A day in the life of a Climate Change Consultant

Jamie Monkhouse lets us into a typical day working as a Climate Change Consultant at Mott MacDonald.

Read about a typical day in the life of various professionals working across the water and environment sector. Here, Jamie Monkhouse tells us what it's like working as Climate Change Consultant at Mott MacDonald.

Jamie has worked in the climate sector for nearly three years, after completing an MSc in Carbon Management and a BA (Hons) in Modern Languages and Cultures (French and Spanish).

What does a typical day look like for you?

Firstly, I tend to split my time between working from home in Peckham (London) and at Mott MacDonald’s London office. I’ll typically start the day looking at any emails that have come in overnight, including a news and climate bulletin from the Guardian and a daily email from Carbon Brief. I’ll then get straight into my project work.

I’m currently working as the climate, nature and environment mainstreaming support on the UK Government’s Green Cities and Infrastructure Programme.

Today, this has involved drafting up some guidance on how we can estimate the percentage of international climate finance attributable to the programme’s interventions. Alongside that, I attended a business development meeting to discuss upcoming opportunities in the climate and development space. I also try to attend our climate change sector calls as much as possible to keep in touch with my colleagues around the world. Then in the afternoon, I watched a British Expertise International webinar on mobilising private climate finance.

What does your team look like?

I’d say I have various teams. I’m part of a climate change sector team within Mott MacDonald’s International Development Services business, with expertise ranging from climate finance and data to resilience and adaptation. We also have water, infrastructure and economic development practitioners and management consultants on our team which provides lots of opportunities for collaboration and learning.

I’m also part of the Green Cities and Infrastructure Programme (GCIP) alliance and more specifically the central climate, nature and environment team within it. It’s really interesting as people working on the programme come from very different organisations and have areas of expertise that are completely new to me.

What is the purpose of your job role?

To advise our clients on climate change.

Tell us about a project you have been working on recently

The Green Cities and Infrastructure Programme (GCIP) is the main delivery mechanism of the UK Foreign, Commonwealth and Development Office (FCDO)’s Centre of Expertise in Green Cities and Infrastructure (GCI).

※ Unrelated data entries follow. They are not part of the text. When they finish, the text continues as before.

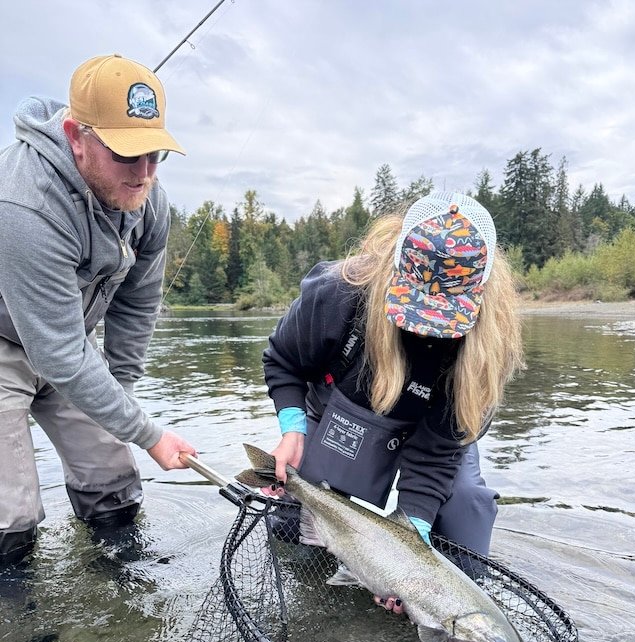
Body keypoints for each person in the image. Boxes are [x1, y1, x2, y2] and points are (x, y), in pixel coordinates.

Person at [262, 192, 525, 611]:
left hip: (430, 439)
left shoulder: (487, 350)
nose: (427, 332)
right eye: (417, 310)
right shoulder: (337, 295)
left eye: (444, 319)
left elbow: (435, 457)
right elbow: (283, 360)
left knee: (465, 513)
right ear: (395, 270)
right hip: (343, 417)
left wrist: (412, 539)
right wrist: (293, 429)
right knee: (296, 527)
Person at [0, 54, 198, 569]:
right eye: (126, 155)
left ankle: (120, 595)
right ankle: (20, 637)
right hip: (6, 343)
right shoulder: (24, 205)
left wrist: (122, 397)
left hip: (68, 341)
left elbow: (136, 304)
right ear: (75, 135)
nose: (144, 173)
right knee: (10, 513)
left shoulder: (149, 199)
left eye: (155, 153)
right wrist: (151, 434)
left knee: (112, 480)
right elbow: (58, 353)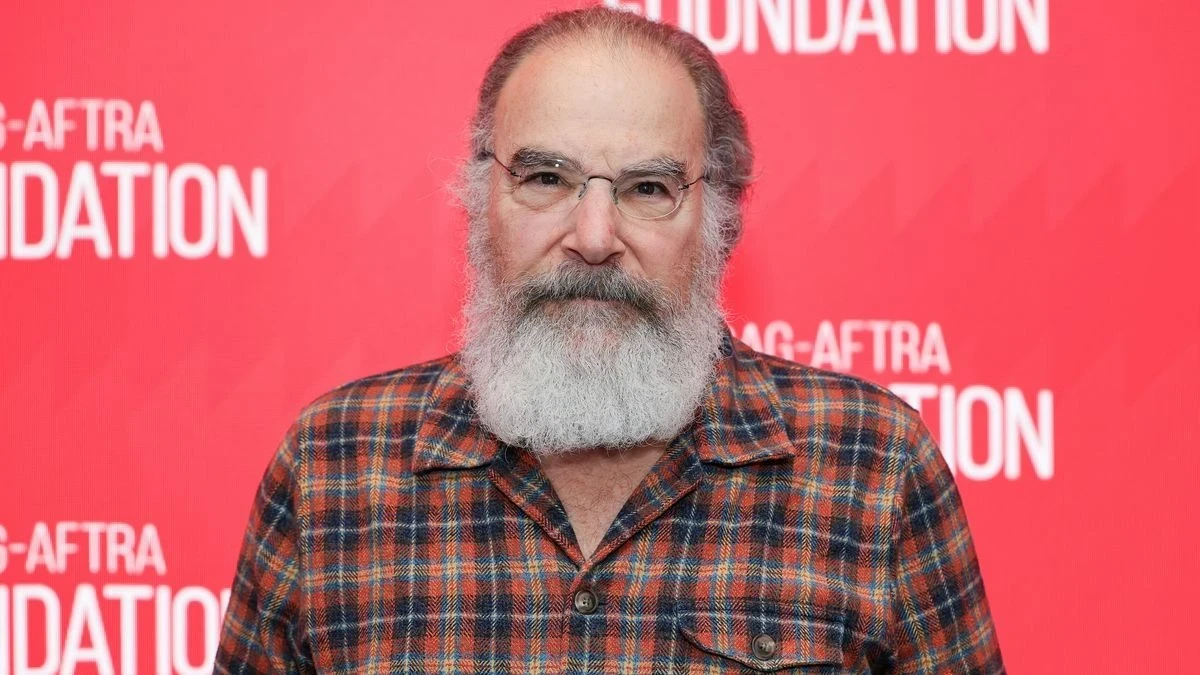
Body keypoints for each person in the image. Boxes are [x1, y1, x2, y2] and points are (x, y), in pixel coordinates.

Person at [215, 7, 1004, 673]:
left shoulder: (874, 467)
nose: (594, 237)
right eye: (546, 178)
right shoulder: (332, 467)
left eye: (648, 188)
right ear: (479, 199)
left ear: (720, 221)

It’s a programme that is harnessing the UK’s expertise in urban development and infrastructure to address poverty, increase economic growth and enhance climate resilience in low/middle-income countries. It does this by catalysing investment in sustainable infrastructure and improving municipal finance and public services – creating jobs and improving productivity. It’s managed by a consortium which includes Mott MacDonald.

What do you love about what you do?

I love knowing that the projects I work on (if delivered effectively) can be extremely impactful in positive ways. Naturally too, working in international development means I’m able to interact with people from different parts of the world regularly and that cultural exchange is really important and valuable to me.

Another aspect is that often people working in international development have made a conscious decision to work in that space. As a result, I really enjoy spending time and learning from the people I work with.

Are there any challenges affecting your work?

The current geopolitical situation is having an impact on everyone in the international development and climate change sector landscape.

What skills and competencies do you need for your job?

The skills I need to do my role is a technical understanding of climate change, the ability to think analytically and be proactive, strong presentation and listening skills, the capacity to work in complex environments and people skills.

What advice would you give to someone wanting to do your role?

For me, it’s the importance of putting yourself out there and taking action. It can be hard (like anything) to get into international development but networking is hugely important and very valuable to learning more about the sector, roles, and skillsets needed. At the end of the day, you’ll never know if you don’t ask!